## Supplied text
This Friday is Sorry Day in Australia. Though it has antecedents in aboriginal protest and commemoration, Sorry Day has taken place every May 26 since 1998. It followed in its current form from a May 1997 report by the Australian Human Rights and Equal Opportunity Commission called Bringing them Home, which acknowledged that “Indigenous children have been forcibly separated from their families and communities since the very first days of the European occupation of Australia.” That report was tabled twenty years ago this year. Children in Australia’s boarding schools experienced physical and sexual abuse. They received little education of value. The Australian government admits that now.
In February of 2008, then-Prime Minister Kevin Rudd issued a formal apology. You can watch his powerful statement here. He spoke of the brutality of Australia’s historic treatment of its indigenous neighbors.
Until we fully confront that truth, there will always be a shadow hanging over us and our future as a fully united and fully reconciled people.

## Source information

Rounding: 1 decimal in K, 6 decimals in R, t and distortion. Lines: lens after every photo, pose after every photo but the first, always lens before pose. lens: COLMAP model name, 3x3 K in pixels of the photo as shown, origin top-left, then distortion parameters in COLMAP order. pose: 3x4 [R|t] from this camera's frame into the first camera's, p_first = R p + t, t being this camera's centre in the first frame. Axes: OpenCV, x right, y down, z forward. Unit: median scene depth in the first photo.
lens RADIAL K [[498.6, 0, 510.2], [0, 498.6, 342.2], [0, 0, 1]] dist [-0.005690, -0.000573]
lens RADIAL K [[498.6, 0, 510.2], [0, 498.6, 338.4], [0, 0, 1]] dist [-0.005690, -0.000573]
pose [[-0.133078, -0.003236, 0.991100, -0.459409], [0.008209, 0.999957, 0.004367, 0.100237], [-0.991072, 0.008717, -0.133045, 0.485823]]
==
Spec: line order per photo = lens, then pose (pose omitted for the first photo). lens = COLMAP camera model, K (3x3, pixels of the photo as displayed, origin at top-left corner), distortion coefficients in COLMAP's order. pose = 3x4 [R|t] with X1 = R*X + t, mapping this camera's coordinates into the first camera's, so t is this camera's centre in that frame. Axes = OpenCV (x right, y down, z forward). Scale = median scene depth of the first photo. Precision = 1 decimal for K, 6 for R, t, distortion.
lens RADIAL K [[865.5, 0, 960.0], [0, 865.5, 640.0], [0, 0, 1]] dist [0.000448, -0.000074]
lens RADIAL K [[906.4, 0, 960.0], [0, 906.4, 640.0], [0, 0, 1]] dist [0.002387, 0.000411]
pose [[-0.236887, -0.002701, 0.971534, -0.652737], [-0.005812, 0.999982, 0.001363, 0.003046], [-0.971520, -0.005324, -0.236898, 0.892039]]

## Your assignment
Please reproduce the Sorry Day passage word for word, from "In February of" up to and including "its indigenous neighbors.". These entries have no connection to the Sorry Day passage.

## Exercise result
In February of 2008, then-Prime Minister Kevin Rudd issued a formal apology. You can watch his powerful statement here. He spoke of the brutality of Australia’s historic treatment of its indigenous neighbors.